Weeks have turned into months for COVID-19 in the USA and the social distancing/stay-at-home instructions. Unashamedly, many of us are struggling to keep it together. From dealing with isolation to coping with grief, we're all feeling a bit heavier this spring. It doesn't matter if you live alone, are caring for loved ones, are working on the front lines, or are experience sickness yourself. Mental wellness practices can help all of us. Here are a few we're practicing daily this spring:
Use Breathing Apps
Breathing apps help us to remember to, well, breathe. It may sound silly or simple, but a lot of us go throughout the day, taking shallow breaths. Apps and timers on our devices can remind us to pause and breathe deeply. Breathe is useful to induce a sense of calm and to bring us back to the present moment.
Take Long Walks
While not all of us are sheltering at home (thank you to healthcare workers, delivery drivers, grocery store staff, and everyone else on the frontlines), many of us are stuck inside for most of the day. Now more than ever, it's crucial to get fresh air and exercise.
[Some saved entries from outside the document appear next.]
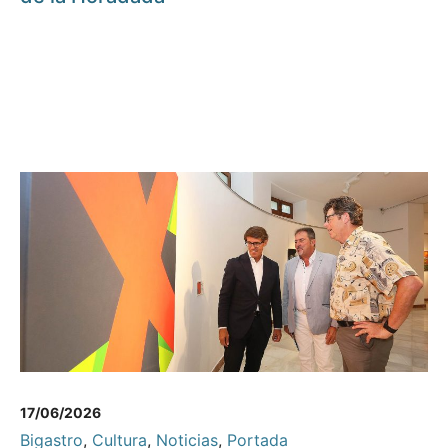
17/06/2026
Bigastro
,
Cultura
,
Noticias
,
Portada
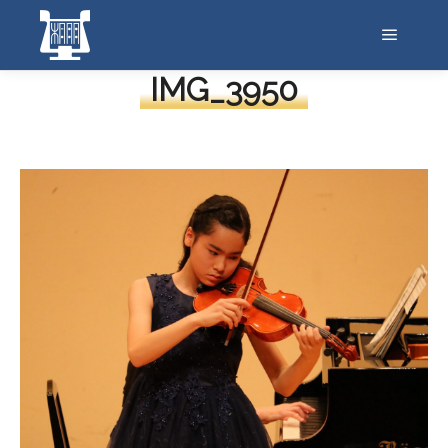
メイン
IMG_3950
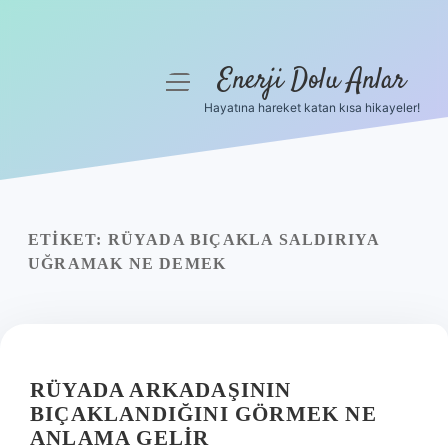
Enerji Dolu Anlar
menüyü
aç
Hayatına hareket katan kısa hikayeler!
Anasayfa
Gizlilik Politikası
Yasal Uyarı
ETIKET:
RÜYADA BIÇAKLA SALDIRIYA
UĞRAMAK NE DEMEK
Hakkımızda
RÜYADA ARKADAŞININ
BIÇAKLANDIĞINI GÖRMEK NE
ANLAMA GELIR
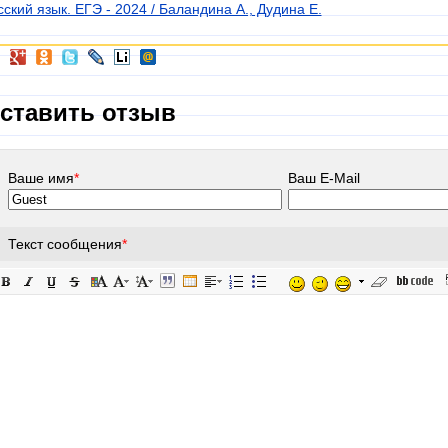
сский язык. ЕГЭ - 2024 / Баландина А., Дудина Е.
ставить отзыв
Ваше имя
*
Ваш E-Mail
Текст сообщения
*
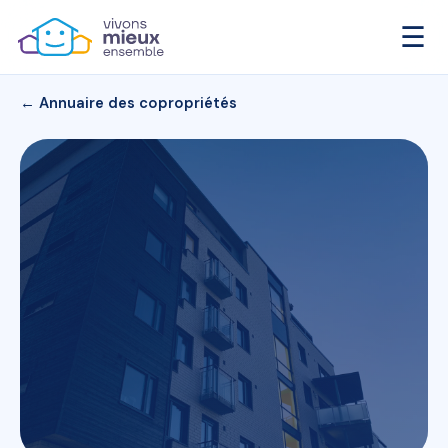
☰
← Annuaire des copropriétés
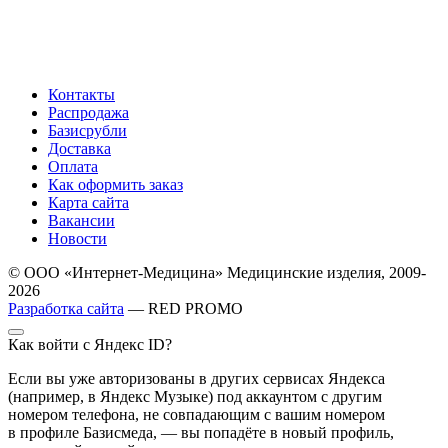
Контакты
Распродажа
Базисрубли
Доставка
Оплата
Как оформить заказ
Карта сайта
Вакансии
Новости
© ООО «Интернет-Медицина» Медицинские изделия, 2009-
2026
Разработка сайта
— RED PROMO
Как войти с Яндекс ID?
Если вы уже авторизованы в других сервисах Яндекса
(например, в Яндекс Музыке) под аккаунтом с другим
номером телефона, не совпадающим с вашим номером
в профиле Базисмеда, — вы попадёте в новый профиль,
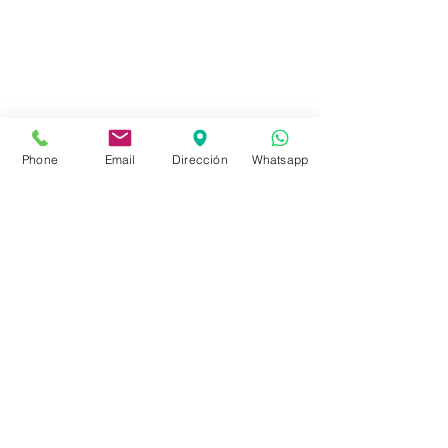
Tienda
FAQ
Envíos
Políticas de la Tienda
Phone
Email
Dirección
Whatsapp
Políticas de Privacidad
Métodos de pago
Redes sociales
Facebook
Instagram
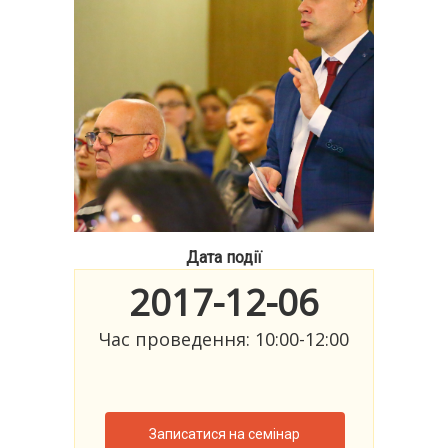
Дата події
2017-12-06
Час проведення: 10:00-12:00
Записатися на семінар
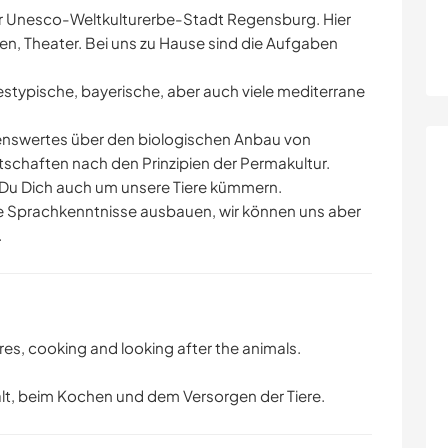
der Unesco-Weltkulturerbe-Stadt Regensburg. Hier
en, Theater. Bei uns zu Hause sind die Aufgaben
ndestypische, bayerische, aber auch viele mediterrane
senswertes über den biologischen Anbau von
tschaften nach den Prinzipien der Permakultur.
 Du Dich auch um unsere Tiere kümmern.
e Sprachkenntnisse ausbauen, wir können uns aber
.
es, cooking and looking after the animals.
halt, beim Kochen und dem Versorgen der Tiere.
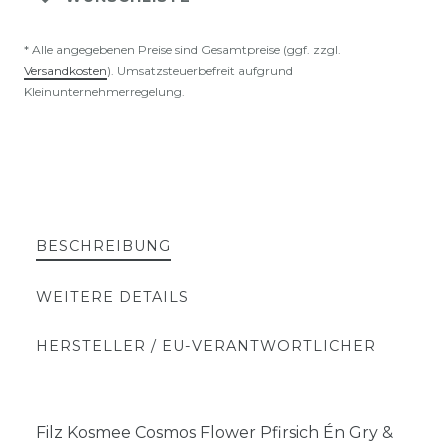
* Alle angegebenen Preise sind Gesamtpreise (ggf. zzgl.
Versandkosten
). Umsatzsteuerbefreit aufgrund
Kleinunternehmerregelung.
BESCHREIBUNG
WEITERE DETAILS
HERSTELLER / EU-VERANTWORTLICHER
Filz Kosmee Cosmos Flower Pfirsich Én Gry &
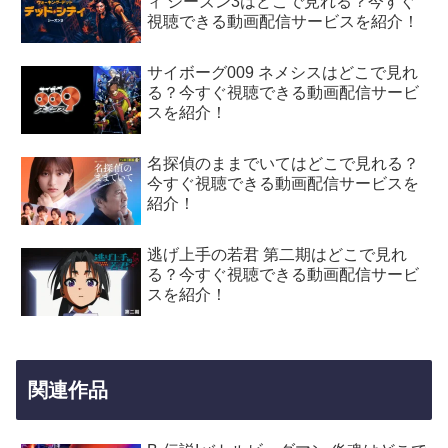
ィ シーズン3はどこで見れる？今すぐ
視聴できる動画配信サービスを紹介！
サイボーグ009 ネメシスはどこで見れ
る？今すぐ視聴できる動画配信サービ
スを紹介！
名探偵のままでいてはどこで見れる？
今すぐ視聴できる動画配信サービスを
紹介！
逃げ上手の若君 第二期はどこで見れ
る？今すぐ視聴できる動画配信サービ
スを紹介！
関連作品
Even if you're not up for running or biking, taking long walks around your block is medicine for mental health. Of course, practice social distancing and obey your city's orders. But get outside. Stroll your sidewalks. Use these moments to clear your head and breathe.
Limit News Intake
There is no doubt that the news is important, and we need to stay informed about what's happening in the world. But there comes a moment when information turns into repetitive chatter. This is when we should turn the TV off. We don't need to fill our heads with all the negative stories and the what-ifs. Inform yourself, then switch the channel. Watch a documentary or a feel-good movie instead.
Talk to Loved Ones
Here's something ironic: many of us are sheltered-at-home with our loved ones but are rarely engaging in meaningful conversation with them. During times of panic, we can easily fall into patterns of only talking about the news or the economy or toilet paper. But we still need meaningful conversations. We need to talk about things that don't center around COVID. And if you live alone, reach out to friends and family to have intentional conversations. Better yet, if you don't live alone, reach out to the people who do.